> [Document extract]:
- Bansarmau Location in Uttar Pradesh, India
- Coordinates: 27°04′43″N 79°19′32″E﻿ / ﻿27.07873°N 79.32568°E
- Country: India
- State: Uttar Pradesh
- District: Mainpuri
- Tehsil: Bhongaon

Area
- • Total: 1.344 km^{2} (0.519 sq mi)

Population (2011)
- • Total: 691
- • Density: 514/km^{2} (1,330/sq mi)
- Time zone: UTC+5:30 (IST)
- PIN: 206303

= Bansarmau =

Village in Uttar Pradesh, India

Bansarmau is a village in Kishni block of Mainpuri district, Uttar Pradesh. As of 2011, it has a total population of 691, in 114 households.

== Demographics ==
As of 2011, Bansarmau had a population of 691, in 114 households. This population was 51.4% male (355) and 48.6% female (336). The 0-6 age group numbered 106 (59 male and 47 female), or 15.3% of the total population. 339 residents were members of Scheduled Castes, or 49.1% of the total.

The 1981 census recorded Bansarmau as having a population of 509 people, in 105 households.

> [Extracted material]:

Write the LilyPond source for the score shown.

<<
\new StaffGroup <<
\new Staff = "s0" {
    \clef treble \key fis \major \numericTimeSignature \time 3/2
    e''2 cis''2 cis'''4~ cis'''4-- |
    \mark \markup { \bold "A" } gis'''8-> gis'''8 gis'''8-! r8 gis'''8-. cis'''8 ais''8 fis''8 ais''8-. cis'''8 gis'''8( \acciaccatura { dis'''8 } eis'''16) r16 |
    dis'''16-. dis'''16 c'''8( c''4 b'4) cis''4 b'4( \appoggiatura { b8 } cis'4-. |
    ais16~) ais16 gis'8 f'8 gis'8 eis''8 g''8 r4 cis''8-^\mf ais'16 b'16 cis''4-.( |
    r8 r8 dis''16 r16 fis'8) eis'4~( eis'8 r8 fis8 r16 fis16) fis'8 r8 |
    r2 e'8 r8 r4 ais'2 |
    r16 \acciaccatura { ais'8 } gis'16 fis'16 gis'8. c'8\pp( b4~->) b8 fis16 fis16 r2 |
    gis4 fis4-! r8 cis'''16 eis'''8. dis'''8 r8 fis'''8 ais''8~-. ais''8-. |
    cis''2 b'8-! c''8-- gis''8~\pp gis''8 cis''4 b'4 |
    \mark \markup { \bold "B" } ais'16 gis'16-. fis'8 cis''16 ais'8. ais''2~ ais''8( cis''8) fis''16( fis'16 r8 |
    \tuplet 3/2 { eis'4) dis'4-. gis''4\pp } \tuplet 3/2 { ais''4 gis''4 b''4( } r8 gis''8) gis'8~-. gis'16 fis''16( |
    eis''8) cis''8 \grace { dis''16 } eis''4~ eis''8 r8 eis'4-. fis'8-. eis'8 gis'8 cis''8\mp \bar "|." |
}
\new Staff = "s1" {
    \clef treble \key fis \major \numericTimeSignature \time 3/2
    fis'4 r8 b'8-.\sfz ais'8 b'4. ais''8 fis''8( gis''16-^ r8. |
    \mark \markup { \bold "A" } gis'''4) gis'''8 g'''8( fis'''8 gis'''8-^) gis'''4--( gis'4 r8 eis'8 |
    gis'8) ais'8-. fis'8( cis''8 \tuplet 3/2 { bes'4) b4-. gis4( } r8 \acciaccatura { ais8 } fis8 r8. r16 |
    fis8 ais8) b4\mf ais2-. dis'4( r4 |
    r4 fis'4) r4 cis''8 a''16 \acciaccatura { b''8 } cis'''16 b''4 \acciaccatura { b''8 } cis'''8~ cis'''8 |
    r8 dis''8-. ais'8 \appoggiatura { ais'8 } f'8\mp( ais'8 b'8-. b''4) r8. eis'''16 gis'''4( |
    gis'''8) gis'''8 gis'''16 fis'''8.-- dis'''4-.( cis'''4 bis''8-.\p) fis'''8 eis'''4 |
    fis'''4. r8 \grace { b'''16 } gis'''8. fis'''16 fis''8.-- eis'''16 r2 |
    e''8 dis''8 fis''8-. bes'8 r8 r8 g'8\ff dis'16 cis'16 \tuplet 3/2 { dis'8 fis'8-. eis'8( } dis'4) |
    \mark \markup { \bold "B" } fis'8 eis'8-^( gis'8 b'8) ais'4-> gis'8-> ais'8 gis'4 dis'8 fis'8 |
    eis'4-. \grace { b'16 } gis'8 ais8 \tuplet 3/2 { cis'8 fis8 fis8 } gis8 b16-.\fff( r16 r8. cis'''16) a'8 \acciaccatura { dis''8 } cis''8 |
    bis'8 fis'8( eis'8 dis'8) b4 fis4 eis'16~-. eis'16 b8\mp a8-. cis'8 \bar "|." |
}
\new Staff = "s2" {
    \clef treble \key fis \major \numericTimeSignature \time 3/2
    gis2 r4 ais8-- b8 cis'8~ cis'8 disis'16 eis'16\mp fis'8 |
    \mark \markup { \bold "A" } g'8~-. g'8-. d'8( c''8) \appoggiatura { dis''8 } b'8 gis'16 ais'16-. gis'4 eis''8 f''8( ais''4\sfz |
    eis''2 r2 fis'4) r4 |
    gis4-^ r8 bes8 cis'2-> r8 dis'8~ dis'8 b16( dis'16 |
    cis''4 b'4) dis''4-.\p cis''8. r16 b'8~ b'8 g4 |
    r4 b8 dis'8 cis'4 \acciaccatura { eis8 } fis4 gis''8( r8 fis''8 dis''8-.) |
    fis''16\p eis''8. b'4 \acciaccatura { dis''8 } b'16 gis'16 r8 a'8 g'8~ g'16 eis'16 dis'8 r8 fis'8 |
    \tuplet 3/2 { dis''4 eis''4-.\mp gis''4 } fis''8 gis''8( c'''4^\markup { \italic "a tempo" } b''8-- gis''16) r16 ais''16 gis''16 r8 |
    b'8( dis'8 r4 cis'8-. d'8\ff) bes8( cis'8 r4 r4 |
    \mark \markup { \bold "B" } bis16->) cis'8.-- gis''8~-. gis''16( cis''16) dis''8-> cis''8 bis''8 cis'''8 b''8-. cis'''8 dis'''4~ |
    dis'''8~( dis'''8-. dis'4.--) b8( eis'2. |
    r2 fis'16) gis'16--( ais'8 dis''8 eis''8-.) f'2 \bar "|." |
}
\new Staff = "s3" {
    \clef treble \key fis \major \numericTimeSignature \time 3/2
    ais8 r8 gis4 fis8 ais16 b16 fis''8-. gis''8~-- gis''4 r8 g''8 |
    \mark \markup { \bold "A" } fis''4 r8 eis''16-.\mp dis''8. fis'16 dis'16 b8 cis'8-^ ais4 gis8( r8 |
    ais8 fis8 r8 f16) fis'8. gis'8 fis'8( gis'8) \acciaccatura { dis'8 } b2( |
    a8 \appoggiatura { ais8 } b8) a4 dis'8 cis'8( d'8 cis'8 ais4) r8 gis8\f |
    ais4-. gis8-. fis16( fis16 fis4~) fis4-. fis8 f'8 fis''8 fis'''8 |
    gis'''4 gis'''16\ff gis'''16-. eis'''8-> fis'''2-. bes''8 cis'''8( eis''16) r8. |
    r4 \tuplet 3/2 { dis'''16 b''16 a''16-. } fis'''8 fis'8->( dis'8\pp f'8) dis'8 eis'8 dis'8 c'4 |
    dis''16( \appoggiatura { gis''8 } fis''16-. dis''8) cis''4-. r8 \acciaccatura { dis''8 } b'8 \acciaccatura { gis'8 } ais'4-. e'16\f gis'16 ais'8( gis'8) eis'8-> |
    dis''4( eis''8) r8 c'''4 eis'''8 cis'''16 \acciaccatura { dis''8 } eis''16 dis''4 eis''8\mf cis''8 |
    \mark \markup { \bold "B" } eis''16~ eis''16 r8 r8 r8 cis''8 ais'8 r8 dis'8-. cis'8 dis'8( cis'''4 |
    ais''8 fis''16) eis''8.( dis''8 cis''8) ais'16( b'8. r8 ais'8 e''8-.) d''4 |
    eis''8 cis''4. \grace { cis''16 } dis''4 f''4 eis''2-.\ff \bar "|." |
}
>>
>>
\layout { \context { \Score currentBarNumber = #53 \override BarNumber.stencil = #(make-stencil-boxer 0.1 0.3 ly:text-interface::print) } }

> [Required action 1]: In the Bansarmau article, swap "Scheduled Castes" for "SC" while rewriting the part that opens with the words containing "Bansarmau is a" and closes with "of the total.".
> [Required action 2]: For each statement, say yes or no according to the Bansarmau article, quoting its deciding words: (a) Bansarmau lies in Kishni block. (b) In 2011 the village had more female than male residents. (c) The 1981 census counted 509 people in 114 households.
> [Required action 3]: Write what comes next in the Bansarmau article, picking up after its last sentence.
The listing is not needed for anything here.

> [Output 1]:
Bansarmau is a village in Kishni block of Mainpuri district, Uttar Pradesh. As of 2011, it has a total population of 691, in 114 households.

== Demographics ==
As of 2011, Bansarmau had a population of 691, in 114 households. This population was 51.4% male (355) and 48.6% female (336). The 0-6 age group numbered 106 (59 male and 47 female), or 15.3% of the total population. 339 residents were members of SC, or 49.1% of the total.

> [Output 2]:
(a) Yes: "Bansarmau is a village in Kishni block of Mainpuri district, Uttar Pradesh."
(b) No: "This population was 51.4% male (355) and 48.6% female (336)."
(c) No: "The 1981 census recorded Bansarmau as having a population of 509 people, in 105 households."

> [Output 3]:
The 1961 census recorded Bansarmau as comprising 2 hamlets, with a total population of 335 people (176 male and 159 female), in 70 households and 49 physical houses. The area of the village was given as 351 acres.

== Infrastructure ==
As of 2011, Bansarmau had 1 primary school; it did not have any healthcare facilities. Drinking water was provided by tap and hand pump; there were no public toilets. The village did not have a post office or public library; there was at least some access to electricity for all purposes. Streets were made of both kachcha and pakka materials.